— WHAT THIS EXERCISE ASKS —
(1) Summarize the passage on nuclear risks below in two sentences.
(2) In the passage on nuclear risks below, where were the two accidentally dropped bombs being transported to?
(3) Pick up the passage on nuclear risks below after its final sentence and keep writing.

— SELECTED PASSAGE —
──────────

And so here we are, nothing detonated yet but reactors aging (Germany is retiring each of its reactors as it reaches the end of its life cycle...a position which has its own opponents) and countries such as India and China needing ever more power (and trying to break away from the pollution of its coal-fired plants). And then there are more and more unstable governments working on developing or enhancing what nuclear weapons they already have. If this worries you a bit, then you might not want to read Eric Schlosser's book from 2013, Command and Control which described the accidental dropping of two nuclear bombs in the U.S. (they were being transported to the U.K.): When the lanyard was pulled, the locking pins were removed from one of the bombs. The Mark 39 fell from the plane. The arming wires were yanked out, and the bomb responded as though it had been deliberately released by the crew above a target. The pulse generator activated the low-voltage thermal batteries. The drogue parachute opened, and then the main chute. The barometric switches closed. The timer ran out, activating the high-voltage thermal batteries. The bomb hit the ground, and the piezoelectric crystals inside the nose crushed. They sent a firing signal...that was back in 1961 and the bomb fell over North Carolina (the NY Times, among others, reviewed the interesting and engaging book)...nuclear weapons are no longer allowed to be transported by air over U.S. soil.

──────────

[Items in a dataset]

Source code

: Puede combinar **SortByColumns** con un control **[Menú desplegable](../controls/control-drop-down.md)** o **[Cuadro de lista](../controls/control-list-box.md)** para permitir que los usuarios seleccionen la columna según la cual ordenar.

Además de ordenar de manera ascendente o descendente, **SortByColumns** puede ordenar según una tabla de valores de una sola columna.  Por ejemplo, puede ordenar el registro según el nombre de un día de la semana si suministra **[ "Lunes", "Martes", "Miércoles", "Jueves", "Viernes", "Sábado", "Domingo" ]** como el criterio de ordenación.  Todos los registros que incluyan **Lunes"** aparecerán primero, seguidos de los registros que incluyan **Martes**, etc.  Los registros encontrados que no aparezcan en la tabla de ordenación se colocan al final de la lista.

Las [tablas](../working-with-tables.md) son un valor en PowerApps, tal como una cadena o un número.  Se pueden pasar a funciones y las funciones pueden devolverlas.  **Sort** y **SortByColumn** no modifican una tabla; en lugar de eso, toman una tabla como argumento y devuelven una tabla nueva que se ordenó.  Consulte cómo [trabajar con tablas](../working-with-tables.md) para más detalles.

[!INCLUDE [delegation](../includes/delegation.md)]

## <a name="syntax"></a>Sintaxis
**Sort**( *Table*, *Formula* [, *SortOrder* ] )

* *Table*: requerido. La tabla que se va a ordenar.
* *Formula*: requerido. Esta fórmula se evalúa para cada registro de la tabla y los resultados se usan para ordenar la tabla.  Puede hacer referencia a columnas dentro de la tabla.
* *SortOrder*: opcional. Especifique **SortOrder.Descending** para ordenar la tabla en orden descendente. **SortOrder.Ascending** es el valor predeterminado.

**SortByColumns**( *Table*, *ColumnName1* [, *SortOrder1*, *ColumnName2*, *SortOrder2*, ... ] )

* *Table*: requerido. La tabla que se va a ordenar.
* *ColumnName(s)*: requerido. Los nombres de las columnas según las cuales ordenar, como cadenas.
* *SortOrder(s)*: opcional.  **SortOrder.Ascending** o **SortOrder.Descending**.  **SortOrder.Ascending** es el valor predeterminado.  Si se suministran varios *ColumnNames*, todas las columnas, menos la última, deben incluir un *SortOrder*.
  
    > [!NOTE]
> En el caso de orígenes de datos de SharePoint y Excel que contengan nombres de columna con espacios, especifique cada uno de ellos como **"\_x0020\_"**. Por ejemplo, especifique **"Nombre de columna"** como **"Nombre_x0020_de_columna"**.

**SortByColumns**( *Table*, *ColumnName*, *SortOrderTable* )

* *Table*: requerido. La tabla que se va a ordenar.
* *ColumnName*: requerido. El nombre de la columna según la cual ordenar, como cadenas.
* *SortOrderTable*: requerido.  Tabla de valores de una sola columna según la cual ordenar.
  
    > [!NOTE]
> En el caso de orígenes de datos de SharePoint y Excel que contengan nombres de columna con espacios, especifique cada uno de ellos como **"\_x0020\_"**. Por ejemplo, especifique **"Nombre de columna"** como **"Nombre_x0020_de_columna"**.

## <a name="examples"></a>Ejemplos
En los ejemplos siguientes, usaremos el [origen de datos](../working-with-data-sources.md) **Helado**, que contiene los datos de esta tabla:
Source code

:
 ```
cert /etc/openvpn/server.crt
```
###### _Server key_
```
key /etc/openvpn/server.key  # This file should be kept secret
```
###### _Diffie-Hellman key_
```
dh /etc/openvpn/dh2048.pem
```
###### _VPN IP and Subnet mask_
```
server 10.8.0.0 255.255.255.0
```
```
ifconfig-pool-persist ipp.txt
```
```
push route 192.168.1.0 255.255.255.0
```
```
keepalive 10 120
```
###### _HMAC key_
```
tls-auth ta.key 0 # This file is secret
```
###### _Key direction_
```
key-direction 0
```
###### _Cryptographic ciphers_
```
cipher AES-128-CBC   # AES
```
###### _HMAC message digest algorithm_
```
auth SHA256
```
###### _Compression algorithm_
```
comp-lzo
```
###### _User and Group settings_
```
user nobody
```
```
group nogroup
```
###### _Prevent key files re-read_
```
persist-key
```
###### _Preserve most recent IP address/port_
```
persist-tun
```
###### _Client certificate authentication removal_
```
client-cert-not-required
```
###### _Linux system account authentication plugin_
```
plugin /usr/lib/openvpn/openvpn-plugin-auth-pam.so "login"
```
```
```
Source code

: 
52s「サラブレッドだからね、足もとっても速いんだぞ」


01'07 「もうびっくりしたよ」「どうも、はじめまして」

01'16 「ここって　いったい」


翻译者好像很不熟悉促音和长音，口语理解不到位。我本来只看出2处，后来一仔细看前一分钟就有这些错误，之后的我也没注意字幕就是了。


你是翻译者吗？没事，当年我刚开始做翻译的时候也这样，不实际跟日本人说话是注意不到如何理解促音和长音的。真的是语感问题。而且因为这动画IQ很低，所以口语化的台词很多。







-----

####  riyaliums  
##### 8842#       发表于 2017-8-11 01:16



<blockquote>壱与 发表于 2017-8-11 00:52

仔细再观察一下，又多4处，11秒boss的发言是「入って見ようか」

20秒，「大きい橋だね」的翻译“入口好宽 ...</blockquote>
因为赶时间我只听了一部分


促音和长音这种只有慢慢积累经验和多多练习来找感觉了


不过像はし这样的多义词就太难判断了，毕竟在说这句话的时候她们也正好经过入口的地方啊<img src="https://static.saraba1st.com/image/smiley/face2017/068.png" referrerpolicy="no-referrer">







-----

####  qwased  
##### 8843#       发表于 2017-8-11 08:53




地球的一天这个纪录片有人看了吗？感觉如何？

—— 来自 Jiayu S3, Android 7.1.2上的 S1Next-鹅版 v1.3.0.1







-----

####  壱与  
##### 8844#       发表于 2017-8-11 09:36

──────────

— ANSWERS PROVIDED —
(1) Nuclear reactors are aging, countries such as India and China need ever more power, and more unstable governments are developing or enhancing nuclear weapons. Eric Schlosser's 2013 book Command and Control describes the accidental dropping of two nuclear bombs in the U.S. in 1961, one of which fell over North Carolina, and nuclear weapons are no longer allowed to be transported by air over U.S. soil.

(2) They were being transported to the U.K.

(3)
Radiation surrounds us, some of it benign and some of it harmful. But there are more powerful elements than uranium, such as neutrinos, those pesky sub-atomic particles that are a thousand times stronger than our largest particle accelerator...and those neutrinos are all around us as well. As we again enter a world where we seem to feel that larger is better --more boisterous campaigning, more powerful, more loud-- we might want to look at the smaller things, for hidden inside rocks and in air we cannot see, seems to rest the true power that we seek...perhaps yet another example of what we still need to learn from this life.